» **Task brief**
Copy out the entries below precisely; nothing is to be omitted.

[Extracted data entries]
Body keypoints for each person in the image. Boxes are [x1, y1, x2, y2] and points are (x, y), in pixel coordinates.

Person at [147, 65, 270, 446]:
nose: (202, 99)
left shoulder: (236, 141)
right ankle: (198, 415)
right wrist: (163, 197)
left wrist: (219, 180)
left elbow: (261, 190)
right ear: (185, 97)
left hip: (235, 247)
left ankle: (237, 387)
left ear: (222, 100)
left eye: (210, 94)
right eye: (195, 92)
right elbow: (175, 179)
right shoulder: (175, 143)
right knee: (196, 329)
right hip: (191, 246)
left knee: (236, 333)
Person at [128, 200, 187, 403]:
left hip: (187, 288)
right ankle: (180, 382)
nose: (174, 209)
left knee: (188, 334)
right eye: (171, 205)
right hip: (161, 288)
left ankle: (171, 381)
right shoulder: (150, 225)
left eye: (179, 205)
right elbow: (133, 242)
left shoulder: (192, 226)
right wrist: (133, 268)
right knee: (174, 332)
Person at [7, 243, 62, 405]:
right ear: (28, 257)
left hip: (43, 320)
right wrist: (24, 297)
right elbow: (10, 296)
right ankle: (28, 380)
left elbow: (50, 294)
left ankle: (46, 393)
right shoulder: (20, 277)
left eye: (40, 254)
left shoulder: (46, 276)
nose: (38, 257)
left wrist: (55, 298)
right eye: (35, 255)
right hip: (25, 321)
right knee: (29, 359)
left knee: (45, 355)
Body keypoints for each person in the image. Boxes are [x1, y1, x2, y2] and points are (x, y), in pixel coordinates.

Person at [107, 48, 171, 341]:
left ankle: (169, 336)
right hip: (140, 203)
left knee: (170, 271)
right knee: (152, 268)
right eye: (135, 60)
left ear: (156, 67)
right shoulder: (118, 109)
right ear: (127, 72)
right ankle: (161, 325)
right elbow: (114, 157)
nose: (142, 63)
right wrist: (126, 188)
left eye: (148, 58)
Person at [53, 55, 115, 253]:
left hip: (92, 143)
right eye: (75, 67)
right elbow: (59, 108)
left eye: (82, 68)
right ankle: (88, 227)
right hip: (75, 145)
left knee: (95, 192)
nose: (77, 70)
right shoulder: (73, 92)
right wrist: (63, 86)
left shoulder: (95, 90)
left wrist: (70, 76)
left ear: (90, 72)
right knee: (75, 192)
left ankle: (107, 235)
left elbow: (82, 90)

» **Answer box**
Body keypoints for each person in the image. Boxes are [x1, y1, x2, y2] and points are (x, y), in pixel coordinates.

Person at [147, 65, 270, 446]:
nose: (202, 99)
left shoulder: (236, 141)
right ankle: (198, 415)
right wrist: (163, 197)
left wrist: (219, 180)
left elbow: (261, 190)
right ear: (185, 97)
left hip: (235, 247)
left ankle: (237, 387)
left ear: (222, 100)
left eye: (210, 94)
right eye: (195, 92)
right elbow: (175, 179)
right shoulder: (175, 143)
right knee: (196, 329)
right hip: (191, 246)
left knee: (236, 333)
Person at [128, 200, 187, 403]:
left hip: (187, 288)
right ankle: (180, 382)
nose: (174, 209)
left knee: (188, 334)
right eye: (171, 205)
right hip: (161, 288)
left ankle: (171, 381)
right shoulder: (150, 225)
left eye: (179, 205)
right elbow: (133, 242)
left shoulder: (192, 226)
right wrist: (133, 268)
right knee: (174, 332)
Person at [7, 243, 62, 405]:
right ear: (28, 257)
left hip: (43, 320)
right wrist: (24, 297)
right elbow: (10, 296)
right ankle: (28, 380)
left elbow: (50, 294)
left ankle: (46, 393)
right shoulder: (20, 277)
left eye: (40, 254)
left shoulder: (46, 276)
nose: (38, 257)
left wrist: (55, 298)
right eye: (35, 255)
right hip: (25, 321)
right knee: (29, 359)
left knee: (45, 355)
Body keypoints for each person in the image. Boxes are [x1, y1, x2, y2] and points are (x, y), in pixel coordinates.

Person at [107, 48, 171, 341]:
left ankle: (169, 336)
right hip: (140, 203)
left knee: (170, 271)
right knee: (152, 268)
right eye: (135, 60)
left ear: (156, 67)
right shoulder: (118, 109)
right ear: (127, 72)
right ankle: (161, 325)
right elbow: (114, 157)
nose: (142, 63)
right wrist: (126, 188)
left eye: (148, 58)
Person at [53, 55, 115, 253]:
left hip: (92, 143)
right eye: (75, 67)
right elbow: (59, 108)
left eye: (82, 68)
right ankle: (88, 227)
right hip: (75, 145)
left knee: (95, 192)
nose: (77, 70)
right shoulder: (73, 92)
right wrist: (63, 86)
left shoulder: (95, 90)
left wrist: (70, 76)
left ear: (90, 72)
right knee: (75, 192)
left ankle: (107, 235)
left elbow: (82, 90)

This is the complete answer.